Em decisão unânime, a 5ª Turma Cível do TJDFT manteve sentença da 12ª Vara Cível de Brasília, que julgou improcedente pedido de reintegração de posse de imóvel, por considerar devidamente demonstrada a necessidade dos apelados de permanecerem no bem em disputa e a suficiente capacidade econômica da autora, para fornecer moradia digna a seus genitores.
A autora relata que é filha dos demandados, os quais residem em imóvel de sua propriedade, ocupado pelas partes conjuntamente. Ao conquistar sua independência financeira e adquirir imóvel para sua própria moradia, em 2002, deixou a casa em que vivia com seus genitores e foi morar em outro apartamento. Em 2013, ajuizou ação de interdição dos réus, quando seu irmão foi nomeado curador e, segundo ela, comprometeu-se em levar os pais para sua residência – o que não foi feito. Assim, requereu a reintegração de posse sobre o imóvel em questão.

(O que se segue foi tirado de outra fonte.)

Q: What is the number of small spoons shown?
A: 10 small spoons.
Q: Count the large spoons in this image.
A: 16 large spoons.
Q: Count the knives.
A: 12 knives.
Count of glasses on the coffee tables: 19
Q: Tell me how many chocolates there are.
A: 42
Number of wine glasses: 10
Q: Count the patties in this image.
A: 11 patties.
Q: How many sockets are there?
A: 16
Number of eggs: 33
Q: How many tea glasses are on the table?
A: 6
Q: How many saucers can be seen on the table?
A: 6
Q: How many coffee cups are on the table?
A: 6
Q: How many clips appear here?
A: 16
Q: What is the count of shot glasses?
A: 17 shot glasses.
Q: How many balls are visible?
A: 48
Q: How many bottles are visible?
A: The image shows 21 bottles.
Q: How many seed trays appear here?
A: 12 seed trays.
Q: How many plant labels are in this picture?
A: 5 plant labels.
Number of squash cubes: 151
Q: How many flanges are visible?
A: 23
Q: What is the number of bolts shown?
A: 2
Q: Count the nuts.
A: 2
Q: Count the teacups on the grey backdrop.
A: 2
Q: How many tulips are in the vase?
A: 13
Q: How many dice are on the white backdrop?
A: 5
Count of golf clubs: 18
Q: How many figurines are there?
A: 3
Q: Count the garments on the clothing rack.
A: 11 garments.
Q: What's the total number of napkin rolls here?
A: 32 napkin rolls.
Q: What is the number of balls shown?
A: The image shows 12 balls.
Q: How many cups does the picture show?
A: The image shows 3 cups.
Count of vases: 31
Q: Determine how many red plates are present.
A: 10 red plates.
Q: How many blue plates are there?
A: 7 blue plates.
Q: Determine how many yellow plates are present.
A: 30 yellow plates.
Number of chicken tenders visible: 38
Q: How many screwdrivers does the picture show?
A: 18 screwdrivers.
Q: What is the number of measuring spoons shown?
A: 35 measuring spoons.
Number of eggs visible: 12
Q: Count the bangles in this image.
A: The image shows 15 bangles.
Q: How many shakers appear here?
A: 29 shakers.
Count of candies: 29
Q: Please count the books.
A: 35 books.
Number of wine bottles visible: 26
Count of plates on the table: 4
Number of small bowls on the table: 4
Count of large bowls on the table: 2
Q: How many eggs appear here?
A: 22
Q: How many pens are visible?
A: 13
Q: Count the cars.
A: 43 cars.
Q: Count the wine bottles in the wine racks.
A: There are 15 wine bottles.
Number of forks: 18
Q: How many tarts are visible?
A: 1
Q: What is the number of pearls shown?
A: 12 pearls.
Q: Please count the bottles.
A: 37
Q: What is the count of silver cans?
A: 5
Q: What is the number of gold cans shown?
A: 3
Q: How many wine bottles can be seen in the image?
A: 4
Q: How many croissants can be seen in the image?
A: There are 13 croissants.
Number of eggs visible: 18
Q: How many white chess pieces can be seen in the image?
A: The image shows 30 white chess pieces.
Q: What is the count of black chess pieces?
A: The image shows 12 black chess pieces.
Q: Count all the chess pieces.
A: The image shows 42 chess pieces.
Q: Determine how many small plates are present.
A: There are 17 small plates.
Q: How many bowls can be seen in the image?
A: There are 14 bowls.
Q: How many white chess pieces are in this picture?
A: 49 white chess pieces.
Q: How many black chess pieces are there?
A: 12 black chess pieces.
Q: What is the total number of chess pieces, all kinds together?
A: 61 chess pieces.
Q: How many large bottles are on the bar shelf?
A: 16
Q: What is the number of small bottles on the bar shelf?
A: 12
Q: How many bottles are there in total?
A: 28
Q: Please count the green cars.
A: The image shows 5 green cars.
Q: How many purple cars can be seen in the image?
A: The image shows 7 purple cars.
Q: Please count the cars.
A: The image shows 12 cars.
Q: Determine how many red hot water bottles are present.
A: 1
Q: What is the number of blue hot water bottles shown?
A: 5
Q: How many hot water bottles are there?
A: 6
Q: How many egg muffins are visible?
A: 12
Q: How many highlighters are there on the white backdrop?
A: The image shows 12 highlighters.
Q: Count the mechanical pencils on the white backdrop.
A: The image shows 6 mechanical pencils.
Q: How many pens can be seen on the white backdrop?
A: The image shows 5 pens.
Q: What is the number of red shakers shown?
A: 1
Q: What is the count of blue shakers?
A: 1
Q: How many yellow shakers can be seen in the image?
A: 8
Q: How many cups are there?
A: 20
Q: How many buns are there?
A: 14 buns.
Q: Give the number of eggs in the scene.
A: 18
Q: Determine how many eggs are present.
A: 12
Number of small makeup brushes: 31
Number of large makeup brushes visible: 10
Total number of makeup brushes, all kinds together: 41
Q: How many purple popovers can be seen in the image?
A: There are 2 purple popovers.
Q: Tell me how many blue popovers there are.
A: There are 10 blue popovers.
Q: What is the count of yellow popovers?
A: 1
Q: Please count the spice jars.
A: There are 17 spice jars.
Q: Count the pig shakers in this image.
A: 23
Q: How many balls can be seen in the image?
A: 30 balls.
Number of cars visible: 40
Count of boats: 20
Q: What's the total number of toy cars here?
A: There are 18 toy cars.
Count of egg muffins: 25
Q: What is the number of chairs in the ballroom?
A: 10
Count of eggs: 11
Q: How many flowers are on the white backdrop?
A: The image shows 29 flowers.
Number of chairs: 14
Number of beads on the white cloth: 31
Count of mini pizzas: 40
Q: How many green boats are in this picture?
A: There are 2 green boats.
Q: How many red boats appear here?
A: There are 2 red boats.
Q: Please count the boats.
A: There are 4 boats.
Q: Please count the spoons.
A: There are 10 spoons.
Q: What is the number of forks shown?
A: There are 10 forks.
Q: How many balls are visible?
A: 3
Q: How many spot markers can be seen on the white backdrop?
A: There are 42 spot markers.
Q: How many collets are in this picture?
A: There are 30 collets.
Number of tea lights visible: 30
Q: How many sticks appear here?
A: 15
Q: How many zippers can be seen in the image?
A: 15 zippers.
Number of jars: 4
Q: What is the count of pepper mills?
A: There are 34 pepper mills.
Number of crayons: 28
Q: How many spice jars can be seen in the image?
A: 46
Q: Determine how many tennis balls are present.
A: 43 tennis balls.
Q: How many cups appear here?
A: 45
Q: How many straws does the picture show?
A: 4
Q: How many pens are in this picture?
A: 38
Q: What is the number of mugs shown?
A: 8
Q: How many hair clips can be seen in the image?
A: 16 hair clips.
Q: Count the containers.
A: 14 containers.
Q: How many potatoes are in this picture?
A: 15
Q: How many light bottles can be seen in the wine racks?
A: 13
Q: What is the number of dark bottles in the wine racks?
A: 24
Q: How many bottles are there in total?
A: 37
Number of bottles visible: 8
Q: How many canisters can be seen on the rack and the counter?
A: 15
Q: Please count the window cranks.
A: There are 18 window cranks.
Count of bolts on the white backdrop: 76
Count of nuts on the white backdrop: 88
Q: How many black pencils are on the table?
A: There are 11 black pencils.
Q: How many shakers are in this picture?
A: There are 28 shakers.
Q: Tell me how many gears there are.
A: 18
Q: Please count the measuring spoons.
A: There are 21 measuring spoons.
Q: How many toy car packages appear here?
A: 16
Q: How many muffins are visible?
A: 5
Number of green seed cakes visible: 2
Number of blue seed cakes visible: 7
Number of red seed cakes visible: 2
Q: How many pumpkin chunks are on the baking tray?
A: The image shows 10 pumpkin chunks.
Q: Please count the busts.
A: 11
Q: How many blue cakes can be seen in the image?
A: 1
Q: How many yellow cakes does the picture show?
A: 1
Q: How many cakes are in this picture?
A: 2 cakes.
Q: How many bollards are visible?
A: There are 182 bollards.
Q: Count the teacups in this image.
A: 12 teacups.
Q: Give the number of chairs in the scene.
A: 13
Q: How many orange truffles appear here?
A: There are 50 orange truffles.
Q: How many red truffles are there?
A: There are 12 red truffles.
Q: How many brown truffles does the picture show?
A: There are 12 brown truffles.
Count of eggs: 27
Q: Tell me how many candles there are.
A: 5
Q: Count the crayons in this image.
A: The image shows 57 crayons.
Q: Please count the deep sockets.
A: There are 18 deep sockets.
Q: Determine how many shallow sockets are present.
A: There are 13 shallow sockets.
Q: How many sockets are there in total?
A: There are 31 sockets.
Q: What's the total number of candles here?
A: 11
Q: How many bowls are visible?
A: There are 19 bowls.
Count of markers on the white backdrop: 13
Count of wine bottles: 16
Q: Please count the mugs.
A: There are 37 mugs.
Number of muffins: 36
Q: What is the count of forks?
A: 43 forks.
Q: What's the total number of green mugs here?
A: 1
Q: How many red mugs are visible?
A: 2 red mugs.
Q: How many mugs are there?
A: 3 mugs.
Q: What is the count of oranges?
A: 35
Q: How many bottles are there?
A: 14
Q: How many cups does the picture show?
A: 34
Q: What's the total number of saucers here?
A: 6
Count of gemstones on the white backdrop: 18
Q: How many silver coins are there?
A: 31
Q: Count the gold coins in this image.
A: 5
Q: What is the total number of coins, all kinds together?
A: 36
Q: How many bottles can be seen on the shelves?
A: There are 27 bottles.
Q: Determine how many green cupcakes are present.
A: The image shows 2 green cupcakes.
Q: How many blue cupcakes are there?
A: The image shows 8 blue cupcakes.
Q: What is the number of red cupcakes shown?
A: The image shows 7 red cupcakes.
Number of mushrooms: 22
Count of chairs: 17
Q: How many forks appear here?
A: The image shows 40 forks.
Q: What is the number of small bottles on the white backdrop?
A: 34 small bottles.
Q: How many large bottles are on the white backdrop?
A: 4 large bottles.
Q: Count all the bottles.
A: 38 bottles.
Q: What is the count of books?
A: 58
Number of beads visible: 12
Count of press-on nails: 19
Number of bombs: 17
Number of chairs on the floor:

Os demandados, por sua vez, alegam que a autora nunca exerceu posse sobre o imóvel e que, em verdade, o imóvel foi adquirido por eles, mas apenas registrado em nome da autora, sendo que ocupam o apartamento desde sua aquisição, em 1995. Descreveram sua delicada situação de saúde – vale destacar que a ré necessita de serviço diário de “home care” e assistência para todos os seus atos – e narram o recebimento de cuidados de saúde por seu curador, no referido apartamento.
Inicialmente, a juíza explica que, “a rigor, a ocupação do imóvel sob disputa ocorreu mediante consentimento da autora e ciência por parte dos réus de que a propriedade do imóvel pertence à requerente, nos moldes do registro na respectiva matrícula e na forma do artigo 1.245 do Código Civil”. Tratou-se, portanto, de ocupação fundada em comodato tácito, constituído, no presente caso, por prazo indeterminado, conclui a julgadora. Acrescenta, ainda, que, nesse caso, por força da norma inserta no artigo 581 do Código Civil, não é permitido suspender o uso e o gozo do bem emprestado enquanto ainda for útil ao comodatário, salvo comprovação de situação de necessidade urgente e imprevista.
A magistrada observa que a autora anuiu “por mais de uma década com a ocupação do imóvel por seus pais, sem apresentar resistência e, quando o uso do bem tornou-se ainda mais necessário pelos comodatários, os quais chegaram a idade avançada e demonstraram saúde especialmente debilitada, optou por reivindicar seu imóvel”. Assim, registra que o direito à propriedade da demandante não pode se sobrepor ao do direito dos demandados, por força da norma contida no artigo 230 da Constituição Federal. Isso porque “à semelhança do que ocorre com crianças e adolescentes, aos direitos dos idosos é assegurada prioridade absoluta e proteção integral por lei, o que deve ser observado de forma especial pela família”, pondera.
Diante disso, concluiu a juíza: “a despeito de a posse constituir faculdade oriunda do direito de propriedade que a autora possui sobre o imóvel sob disputa (art. 1.228 do CC), a necessidade de resguardo do bem estar psicológico e físico, isto é, da saúde dos requeridos, ao lado da inexistência de prova da necessidade urgente e imprevisível de utilização do imóvel pela requerente e da continuidade da necessidade do uso proposto no comodato impedem o acolhimento da pretensão possessória na situação sob exame, sem prejuízo de que a proprietária seja financeiramente compensada pela utilização de seu bem”.
Em sede de recurso, os desembargadores ressaltaram que os pais da autora, que já contam com mais de 85 anos de idade, são interditados e possuem debilidade física e mental atestada. Também observaram que, segundo laudo psicossocial, eventual mudança de moradia poderia implicar reflexos negativos no bem-estar físico e emocional de ambos, na medida em que residem no imóvel em questão por mais de 20 anos. Por fim, afirmaram, ainda, que, de acordo com o Estatuto do Idoso e do princípio da solidariedade familiar, é obrigação dos filhos dar assistência moral, psíquica e financeira aos pais em conformidade com o binômio possibilidade e necessidade.